*** Opening Data under study ***

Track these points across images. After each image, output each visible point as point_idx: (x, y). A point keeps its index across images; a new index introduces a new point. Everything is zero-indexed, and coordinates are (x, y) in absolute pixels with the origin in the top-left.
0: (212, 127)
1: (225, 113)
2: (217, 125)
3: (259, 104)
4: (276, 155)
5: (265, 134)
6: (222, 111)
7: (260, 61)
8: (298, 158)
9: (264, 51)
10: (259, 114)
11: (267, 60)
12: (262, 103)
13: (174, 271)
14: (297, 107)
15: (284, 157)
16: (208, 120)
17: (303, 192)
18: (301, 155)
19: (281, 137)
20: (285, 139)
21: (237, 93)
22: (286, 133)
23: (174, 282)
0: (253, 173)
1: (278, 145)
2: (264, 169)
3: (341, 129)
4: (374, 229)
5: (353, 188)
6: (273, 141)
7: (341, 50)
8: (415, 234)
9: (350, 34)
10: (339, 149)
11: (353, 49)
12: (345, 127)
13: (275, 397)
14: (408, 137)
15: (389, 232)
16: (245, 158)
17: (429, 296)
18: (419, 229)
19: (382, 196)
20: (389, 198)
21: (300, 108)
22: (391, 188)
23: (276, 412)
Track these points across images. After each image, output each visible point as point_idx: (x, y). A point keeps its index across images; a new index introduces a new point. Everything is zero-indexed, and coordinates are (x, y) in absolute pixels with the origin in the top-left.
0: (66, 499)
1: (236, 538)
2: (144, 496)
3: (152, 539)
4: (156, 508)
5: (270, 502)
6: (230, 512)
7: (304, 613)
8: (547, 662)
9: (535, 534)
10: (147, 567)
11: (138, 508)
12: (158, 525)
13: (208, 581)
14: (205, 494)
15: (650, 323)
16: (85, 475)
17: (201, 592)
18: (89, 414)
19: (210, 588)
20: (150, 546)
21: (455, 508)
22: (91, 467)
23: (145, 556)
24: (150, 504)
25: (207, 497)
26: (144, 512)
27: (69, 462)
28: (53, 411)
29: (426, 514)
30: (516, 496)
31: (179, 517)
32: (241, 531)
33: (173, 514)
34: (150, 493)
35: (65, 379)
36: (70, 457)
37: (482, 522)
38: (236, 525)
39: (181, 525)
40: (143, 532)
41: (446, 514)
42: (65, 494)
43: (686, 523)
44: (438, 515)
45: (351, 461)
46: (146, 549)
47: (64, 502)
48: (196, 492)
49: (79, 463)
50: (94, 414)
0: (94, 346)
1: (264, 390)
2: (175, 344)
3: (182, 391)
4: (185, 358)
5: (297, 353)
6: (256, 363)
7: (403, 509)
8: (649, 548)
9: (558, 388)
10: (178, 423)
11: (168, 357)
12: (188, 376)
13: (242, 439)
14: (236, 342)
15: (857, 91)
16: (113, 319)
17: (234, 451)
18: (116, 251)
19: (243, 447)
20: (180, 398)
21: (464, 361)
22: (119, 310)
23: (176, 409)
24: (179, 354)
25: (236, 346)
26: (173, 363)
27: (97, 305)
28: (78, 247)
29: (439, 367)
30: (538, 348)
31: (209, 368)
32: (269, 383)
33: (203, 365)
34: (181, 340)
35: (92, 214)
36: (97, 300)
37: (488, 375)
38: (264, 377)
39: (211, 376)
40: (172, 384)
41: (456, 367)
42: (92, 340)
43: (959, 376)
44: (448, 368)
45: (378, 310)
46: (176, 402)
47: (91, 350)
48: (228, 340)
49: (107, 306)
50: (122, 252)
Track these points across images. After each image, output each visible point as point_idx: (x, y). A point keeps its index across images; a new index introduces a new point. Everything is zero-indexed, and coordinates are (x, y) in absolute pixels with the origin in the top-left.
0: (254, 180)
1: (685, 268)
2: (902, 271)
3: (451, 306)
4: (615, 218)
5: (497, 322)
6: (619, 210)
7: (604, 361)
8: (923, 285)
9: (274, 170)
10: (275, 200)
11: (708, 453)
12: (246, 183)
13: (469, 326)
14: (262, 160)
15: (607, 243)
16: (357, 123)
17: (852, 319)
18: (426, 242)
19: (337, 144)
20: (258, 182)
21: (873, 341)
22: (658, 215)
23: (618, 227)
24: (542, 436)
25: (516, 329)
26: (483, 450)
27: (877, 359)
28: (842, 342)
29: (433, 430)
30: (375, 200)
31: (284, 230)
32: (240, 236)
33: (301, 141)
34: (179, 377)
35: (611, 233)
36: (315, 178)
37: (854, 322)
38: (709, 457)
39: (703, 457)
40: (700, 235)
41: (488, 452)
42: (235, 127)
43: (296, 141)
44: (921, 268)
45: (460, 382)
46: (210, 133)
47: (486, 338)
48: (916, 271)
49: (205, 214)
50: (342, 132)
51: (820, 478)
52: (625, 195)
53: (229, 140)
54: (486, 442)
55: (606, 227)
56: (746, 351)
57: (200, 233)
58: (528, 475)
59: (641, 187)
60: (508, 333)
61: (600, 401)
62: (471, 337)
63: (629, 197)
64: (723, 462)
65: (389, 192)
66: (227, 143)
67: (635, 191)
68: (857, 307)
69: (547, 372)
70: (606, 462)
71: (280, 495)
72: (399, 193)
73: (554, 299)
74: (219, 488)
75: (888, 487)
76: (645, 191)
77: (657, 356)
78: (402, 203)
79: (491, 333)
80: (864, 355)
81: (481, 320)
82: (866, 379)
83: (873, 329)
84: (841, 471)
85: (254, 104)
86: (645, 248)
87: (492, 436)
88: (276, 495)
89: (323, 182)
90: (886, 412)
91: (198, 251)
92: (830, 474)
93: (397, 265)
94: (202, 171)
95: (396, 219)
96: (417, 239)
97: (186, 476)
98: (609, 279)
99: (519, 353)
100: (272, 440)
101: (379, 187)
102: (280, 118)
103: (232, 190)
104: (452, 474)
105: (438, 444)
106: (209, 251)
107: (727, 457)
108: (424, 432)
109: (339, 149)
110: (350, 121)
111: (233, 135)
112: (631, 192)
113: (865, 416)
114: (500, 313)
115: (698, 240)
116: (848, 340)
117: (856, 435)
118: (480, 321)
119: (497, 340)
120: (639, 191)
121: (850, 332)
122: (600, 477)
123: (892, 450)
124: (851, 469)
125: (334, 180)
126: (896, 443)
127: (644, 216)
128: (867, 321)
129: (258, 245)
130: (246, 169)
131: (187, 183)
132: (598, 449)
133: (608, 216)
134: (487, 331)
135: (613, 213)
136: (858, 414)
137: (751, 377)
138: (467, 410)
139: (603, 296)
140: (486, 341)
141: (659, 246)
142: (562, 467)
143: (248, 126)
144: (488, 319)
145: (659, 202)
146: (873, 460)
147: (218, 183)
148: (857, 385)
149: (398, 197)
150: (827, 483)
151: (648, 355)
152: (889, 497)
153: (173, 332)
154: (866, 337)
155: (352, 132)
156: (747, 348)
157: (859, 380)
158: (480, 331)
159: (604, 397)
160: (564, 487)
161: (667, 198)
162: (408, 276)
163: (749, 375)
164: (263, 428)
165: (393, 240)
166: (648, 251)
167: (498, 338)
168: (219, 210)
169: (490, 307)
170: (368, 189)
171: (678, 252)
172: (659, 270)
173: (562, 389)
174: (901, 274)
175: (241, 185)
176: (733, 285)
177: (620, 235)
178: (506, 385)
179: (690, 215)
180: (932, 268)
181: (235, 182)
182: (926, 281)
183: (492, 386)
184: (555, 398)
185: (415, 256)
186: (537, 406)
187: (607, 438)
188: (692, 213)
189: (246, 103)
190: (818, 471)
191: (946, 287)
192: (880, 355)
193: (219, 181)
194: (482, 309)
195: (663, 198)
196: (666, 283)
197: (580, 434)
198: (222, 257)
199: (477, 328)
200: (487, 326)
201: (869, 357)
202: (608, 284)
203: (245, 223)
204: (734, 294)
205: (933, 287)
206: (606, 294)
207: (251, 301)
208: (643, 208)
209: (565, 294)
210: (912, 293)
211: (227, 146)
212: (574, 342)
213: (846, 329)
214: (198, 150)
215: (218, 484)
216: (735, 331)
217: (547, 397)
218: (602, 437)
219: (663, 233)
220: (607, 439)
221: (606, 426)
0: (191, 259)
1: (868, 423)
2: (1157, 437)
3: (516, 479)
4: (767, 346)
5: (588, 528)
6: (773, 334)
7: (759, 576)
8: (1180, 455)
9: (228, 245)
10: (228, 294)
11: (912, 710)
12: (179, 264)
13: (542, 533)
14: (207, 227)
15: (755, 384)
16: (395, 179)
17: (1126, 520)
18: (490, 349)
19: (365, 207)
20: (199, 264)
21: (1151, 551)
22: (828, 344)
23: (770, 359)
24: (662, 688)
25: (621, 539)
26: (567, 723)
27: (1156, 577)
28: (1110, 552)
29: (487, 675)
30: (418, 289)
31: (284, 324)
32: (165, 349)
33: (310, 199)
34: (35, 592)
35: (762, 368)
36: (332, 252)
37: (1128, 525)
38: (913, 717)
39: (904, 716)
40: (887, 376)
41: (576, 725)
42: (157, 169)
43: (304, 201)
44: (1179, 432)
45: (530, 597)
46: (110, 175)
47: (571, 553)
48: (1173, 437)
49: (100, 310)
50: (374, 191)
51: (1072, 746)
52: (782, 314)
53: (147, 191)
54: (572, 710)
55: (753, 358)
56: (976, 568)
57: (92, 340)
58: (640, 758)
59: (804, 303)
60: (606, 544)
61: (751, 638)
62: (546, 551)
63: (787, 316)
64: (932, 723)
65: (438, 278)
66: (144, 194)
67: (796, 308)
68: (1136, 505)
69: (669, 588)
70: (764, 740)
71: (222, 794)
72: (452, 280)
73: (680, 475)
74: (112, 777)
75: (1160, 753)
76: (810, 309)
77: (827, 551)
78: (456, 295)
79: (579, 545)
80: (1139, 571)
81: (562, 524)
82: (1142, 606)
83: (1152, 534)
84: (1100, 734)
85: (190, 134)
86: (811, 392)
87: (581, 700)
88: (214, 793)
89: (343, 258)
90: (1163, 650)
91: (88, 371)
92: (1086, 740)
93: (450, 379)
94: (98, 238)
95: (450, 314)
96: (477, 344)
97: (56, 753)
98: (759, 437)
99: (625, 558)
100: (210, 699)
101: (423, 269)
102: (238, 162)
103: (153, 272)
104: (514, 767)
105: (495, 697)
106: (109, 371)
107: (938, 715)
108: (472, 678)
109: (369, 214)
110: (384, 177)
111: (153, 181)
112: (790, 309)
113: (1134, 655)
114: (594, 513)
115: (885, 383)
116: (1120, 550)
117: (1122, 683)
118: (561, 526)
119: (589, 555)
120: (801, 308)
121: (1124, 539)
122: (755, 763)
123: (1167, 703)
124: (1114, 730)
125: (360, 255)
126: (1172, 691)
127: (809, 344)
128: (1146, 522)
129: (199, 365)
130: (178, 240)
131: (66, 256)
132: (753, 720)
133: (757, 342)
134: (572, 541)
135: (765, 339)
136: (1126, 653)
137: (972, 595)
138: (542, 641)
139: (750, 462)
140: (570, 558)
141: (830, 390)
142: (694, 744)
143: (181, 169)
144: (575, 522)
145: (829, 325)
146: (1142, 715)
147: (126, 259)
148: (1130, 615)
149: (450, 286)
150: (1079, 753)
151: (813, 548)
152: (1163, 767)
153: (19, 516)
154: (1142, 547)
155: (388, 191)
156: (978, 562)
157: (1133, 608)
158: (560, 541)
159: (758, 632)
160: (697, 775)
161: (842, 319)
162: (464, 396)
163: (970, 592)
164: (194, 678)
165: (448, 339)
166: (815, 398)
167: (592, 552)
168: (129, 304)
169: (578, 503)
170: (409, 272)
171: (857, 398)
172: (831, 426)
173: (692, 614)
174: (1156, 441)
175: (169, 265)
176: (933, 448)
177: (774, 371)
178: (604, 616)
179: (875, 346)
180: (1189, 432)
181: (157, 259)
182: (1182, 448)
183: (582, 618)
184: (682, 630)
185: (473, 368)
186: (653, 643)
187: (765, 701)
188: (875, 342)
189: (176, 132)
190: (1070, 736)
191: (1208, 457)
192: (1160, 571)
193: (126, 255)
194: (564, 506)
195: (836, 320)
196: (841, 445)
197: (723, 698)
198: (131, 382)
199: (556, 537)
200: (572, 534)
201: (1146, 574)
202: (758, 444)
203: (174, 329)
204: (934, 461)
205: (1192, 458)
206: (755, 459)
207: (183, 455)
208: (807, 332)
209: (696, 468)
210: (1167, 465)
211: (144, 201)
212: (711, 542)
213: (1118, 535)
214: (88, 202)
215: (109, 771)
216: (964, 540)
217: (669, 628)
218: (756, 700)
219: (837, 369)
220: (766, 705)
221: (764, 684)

*** Closing Data under study ***

Your instructions: Copy the data above verbatim, beginning at its first line and stopping after the line that contains "1: (225, 113)".

Exercise result:
Track these points across images. After each image, output each visible point as point_idx: (x, y). A point keeps its index across images; a new index introduces a new point. Everything is zero-indexed, and coordinates are (x, y) in absolute pixels with the origin in the top-left.
0: (212, 127)
1: (225, 113)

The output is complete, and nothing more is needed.